Walmart is working with a French company called Vusion, which has also offered its devices to chains including Kohl’s, Mattress Firm and Fresh Market. There are at least a half-dozen other corporations making the digital tags, but Vusion is the most important, according to specialists.
Vusion has been taking part in legislative hearings to defend itself and “correct the misinformation,” said Cristina Rodrigues, vice president of advertising and marketing. “We are actively defending ourselves. It’s a real threat.”
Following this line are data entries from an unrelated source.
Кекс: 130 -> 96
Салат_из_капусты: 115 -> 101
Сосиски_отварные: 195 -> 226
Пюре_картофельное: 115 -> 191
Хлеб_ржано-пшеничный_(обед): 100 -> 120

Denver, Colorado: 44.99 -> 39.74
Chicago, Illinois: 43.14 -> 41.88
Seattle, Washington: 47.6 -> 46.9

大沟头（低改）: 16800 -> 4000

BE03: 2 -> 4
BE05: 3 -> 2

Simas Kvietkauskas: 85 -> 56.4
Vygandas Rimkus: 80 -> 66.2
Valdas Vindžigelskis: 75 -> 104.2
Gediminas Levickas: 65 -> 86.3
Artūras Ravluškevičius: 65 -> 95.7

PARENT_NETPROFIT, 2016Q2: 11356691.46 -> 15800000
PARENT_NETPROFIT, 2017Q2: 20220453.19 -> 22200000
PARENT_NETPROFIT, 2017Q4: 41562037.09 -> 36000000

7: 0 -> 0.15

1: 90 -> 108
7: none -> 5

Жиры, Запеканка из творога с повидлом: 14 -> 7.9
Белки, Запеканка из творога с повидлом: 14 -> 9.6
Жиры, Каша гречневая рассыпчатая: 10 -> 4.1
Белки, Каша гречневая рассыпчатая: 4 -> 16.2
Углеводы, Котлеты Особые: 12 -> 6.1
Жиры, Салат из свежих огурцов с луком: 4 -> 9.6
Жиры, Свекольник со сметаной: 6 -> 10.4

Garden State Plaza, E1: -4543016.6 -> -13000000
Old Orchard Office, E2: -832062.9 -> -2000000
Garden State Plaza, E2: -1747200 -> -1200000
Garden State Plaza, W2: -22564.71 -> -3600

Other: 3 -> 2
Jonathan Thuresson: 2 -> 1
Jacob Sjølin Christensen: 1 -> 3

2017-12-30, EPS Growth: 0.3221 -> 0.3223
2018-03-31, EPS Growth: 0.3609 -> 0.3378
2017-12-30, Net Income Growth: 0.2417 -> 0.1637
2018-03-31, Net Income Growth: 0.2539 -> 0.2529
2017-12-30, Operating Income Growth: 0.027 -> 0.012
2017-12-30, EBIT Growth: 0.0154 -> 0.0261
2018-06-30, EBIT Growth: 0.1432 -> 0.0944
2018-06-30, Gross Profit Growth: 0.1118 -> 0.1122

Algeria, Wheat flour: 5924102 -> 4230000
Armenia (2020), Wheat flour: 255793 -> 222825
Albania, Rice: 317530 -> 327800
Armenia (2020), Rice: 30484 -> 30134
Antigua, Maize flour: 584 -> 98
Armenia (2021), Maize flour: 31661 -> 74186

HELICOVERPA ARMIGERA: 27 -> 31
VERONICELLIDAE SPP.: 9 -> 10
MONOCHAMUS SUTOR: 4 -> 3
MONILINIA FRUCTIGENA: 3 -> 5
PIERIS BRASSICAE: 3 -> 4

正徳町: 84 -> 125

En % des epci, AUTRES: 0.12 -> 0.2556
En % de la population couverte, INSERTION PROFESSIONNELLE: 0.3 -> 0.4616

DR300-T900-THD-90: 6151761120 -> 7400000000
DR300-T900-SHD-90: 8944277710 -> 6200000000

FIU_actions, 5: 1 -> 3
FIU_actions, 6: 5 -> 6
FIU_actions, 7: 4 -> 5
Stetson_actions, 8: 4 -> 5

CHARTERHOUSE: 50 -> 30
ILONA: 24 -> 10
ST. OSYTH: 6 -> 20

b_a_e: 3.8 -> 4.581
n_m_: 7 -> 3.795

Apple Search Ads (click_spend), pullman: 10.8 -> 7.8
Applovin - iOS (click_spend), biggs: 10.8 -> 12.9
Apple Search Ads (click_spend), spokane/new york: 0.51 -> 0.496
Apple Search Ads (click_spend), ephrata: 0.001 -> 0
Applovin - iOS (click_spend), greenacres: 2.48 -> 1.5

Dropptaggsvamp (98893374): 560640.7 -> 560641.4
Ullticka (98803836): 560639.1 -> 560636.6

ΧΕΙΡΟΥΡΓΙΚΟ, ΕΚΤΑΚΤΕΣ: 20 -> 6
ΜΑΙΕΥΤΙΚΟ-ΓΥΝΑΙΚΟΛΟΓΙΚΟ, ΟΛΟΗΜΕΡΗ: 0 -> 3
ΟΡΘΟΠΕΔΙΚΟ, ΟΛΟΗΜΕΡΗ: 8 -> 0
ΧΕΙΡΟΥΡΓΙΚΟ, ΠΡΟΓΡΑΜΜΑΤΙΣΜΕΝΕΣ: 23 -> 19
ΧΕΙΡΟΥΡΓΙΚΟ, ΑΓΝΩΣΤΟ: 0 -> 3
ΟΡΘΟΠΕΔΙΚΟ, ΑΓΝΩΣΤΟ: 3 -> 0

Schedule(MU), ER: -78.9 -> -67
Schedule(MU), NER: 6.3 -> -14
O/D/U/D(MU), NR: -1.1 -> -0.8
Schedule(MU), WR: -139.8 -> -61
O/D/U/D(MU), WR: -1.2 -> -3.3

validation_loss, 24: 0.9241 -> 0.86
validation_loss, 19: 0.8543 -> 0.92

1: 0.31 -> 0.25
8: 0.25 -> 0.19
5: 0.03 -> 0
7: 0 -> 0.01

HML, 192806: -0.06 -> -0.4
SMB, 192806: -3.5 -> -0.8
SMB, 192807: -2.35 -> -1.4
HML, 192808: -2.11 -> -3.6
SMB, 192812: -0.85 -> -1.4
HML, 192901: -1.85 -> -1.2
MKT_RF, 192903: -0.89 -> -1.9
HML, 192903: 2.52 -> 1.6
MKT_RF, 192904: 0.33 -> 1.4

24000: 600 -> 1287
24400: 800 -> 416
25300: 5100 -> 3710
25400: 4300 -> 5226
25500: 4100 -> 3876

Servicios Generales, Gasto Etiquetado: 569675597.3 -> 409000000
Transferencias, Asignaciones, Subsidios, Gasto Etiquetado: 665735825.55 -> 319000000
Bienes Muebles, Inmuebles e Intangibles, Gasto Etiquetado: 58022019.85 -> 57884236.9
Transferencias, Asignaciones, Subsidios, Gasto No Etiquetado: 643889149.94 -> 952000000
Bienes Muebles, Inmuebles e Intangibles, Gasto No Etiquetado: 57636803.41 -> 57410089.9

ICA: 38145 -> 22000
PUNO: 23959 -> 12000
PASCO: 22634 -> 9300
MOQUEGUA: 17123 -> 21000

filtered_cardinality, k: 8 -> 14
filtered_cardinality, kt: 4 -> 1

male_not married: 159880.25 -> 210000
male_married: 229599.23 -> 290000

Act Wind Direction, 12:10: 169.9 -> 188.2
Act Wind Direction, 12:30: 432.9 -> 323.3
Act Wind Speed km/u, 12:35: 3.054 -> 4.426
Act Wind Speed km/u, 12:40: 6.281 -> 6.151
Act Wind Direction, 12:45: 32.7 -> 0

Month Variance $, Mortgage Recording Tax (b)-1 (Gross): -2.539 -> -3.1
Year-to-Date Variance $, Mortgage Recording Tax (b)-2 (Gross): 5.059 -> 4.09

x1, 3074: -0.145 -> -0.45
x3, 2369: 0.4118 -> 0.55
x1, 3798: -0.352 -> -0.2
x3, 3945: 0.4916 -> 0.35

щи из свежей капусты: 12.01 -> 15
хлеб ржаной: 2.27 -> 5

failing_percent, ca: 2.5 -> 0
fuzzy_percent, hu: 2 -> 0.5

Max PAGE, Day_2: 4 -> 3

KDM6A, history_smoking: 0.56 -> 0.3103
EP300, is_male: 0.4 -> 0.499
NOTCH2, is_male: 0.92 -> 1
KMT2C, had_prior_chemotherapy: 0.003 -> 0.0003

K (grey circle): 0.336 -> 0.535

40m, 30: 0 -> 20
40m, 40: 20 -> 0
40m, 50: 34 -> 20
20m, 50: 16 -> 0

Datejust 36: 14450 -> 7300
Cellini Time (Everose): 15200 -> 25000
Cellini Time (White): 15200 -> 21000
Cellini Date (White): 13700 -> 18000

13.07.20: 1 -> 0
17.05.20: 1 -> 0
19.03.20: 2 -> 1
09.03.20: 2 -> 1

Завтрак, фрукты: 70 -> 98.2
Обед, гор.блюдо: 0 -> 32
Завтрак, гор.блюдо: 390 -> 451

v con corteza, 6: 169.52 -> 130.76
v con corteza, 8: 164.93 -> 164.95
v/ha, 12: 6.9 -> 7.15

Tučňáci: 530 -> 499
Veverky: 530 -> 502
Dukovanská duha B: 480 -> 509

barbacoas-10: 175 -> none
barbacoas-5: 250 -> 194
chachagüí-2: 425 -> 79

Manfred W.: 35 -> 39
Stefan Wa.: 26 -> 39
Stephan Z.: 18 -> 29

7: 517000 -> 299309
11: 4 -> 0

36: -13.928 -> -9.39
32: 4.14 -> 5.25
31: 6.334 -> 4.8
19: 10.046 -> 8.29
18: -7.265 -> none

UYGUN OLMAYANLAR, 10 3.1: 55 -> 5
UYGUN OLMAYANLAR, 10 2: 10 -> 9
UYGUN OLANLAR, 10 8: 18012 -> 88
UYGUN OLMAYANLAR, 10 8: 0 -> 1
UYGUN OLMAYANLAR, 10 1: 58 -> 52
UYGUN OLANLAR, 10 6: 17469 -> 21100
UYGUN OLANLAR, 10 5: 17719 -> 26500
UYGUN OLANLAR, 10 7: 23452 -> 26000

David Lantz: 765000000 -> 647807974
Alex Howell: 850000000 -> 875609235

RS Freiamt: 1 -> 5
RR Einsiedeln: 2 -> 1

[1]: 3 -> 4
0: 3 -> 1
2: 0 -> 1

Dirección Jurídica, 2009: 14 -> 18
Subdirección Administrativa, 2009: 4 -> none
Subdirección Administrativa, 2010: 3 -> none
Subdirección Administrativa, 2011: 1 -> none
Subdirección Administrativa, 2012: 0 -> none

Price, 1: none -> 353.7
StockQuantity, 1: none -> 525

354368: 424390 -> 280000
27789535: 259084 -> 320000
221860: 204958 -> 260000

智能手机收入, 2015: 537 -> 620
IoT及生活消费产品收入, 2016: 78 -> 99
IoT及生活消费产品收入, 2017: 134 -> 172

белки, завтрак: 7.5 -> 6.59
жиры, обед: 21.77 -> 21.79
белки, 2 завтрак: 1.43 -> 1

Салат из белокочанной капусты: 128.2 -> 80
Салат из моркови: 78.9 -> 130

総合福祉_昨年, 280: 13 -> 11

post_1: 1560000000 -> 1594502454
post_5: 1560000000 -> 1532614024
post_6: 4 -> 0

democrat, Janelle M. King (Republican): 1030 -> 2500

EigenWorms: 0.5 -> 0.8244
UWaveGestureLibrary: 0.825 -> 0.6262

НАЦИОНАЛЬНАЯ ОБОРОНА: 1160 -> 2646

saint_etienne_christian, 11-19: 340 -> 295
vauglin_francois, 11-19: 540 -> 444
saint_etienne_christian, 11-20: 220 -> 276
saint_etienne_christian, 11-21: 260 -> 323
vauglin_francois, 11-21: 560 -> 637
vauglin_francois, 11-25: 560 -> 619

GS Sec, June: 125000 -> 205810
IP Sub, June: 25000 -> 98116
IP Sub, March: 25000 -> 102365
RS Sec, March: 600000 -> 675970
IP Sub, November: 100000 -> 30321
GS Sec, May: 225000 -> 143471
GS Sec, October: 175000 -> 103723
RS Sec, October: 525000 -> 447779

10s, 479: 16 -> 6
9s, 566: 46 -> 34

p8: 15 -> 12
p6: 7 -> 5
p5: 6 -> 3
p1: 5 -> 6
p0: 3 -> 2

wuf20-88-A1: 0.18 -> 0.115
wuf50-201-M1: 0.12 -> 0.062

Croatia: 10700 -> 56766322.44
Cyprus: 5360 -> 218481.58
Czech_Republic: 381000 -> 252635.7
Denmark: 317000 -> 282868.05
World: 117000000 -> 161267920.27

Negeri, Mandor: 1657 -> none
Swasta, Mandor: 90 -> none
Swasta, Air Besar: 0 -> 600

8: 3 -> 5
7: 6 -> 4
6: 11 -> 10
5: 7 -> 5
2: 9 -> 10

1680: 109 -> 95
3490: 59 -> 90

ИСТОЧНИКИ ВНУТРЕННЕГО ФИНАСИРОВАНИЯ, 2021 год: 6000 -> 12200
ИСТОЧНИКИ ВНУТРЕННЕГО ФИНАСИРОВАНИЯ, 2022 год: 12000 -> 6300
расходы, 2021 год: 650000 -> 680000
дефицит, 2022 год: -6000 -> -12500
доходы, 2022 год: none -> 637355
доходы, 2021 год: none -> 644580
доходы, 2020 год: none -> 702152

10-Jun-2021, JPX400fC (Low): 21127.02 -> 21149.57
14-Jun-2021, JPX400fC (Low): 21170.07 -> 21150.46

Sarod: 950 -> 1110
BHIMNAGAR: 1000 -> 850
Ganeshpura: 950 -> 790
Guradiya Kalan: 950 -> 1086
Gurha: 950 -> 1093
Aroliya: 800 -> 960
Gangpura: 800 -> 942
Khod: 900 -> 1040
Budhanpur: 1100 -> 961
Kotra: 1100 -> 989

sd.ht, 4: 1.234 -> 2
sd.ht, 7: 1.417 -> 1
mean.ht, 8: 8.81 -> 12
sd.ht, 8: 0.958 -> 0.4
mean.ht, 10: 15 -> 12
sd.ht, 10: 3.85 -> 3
The P.C. Richard & Son store on W. twenty third St. in Manhattan has had digital tags for at least six years, a supervisor told The Post. Google Maps
Vusion, which didn’t testify at the New York City listening to, says its tags can talk with store staff by flashing a gentle to signal that an merchandise wants to be restocked. They also can flash to help store staff discover gadgets more shortly when placing together online orders.
“The blinking light will ultimately connect with a customer’s phone, I hope” — enabling customers to more simply discover merchandise on cabinets and study more about them, said Roy Horgan, Vusion’s senior government vice president of strategy.
“We don’t know how retail shelf tags have gotten drawn into this debate about dynamic pricing,” Horgan added. “The reality is that they have been around forever.”
The PC Richard & Son on West twenty third Street in Manhattan has used digital tags for at least six years, a supervisor at the store told The Post.
“It used to be that the staff would come in two hours before the store opened to print the paper tags and put them on the sales floor,” said the supervisor. “That pressure on the staff is off now.”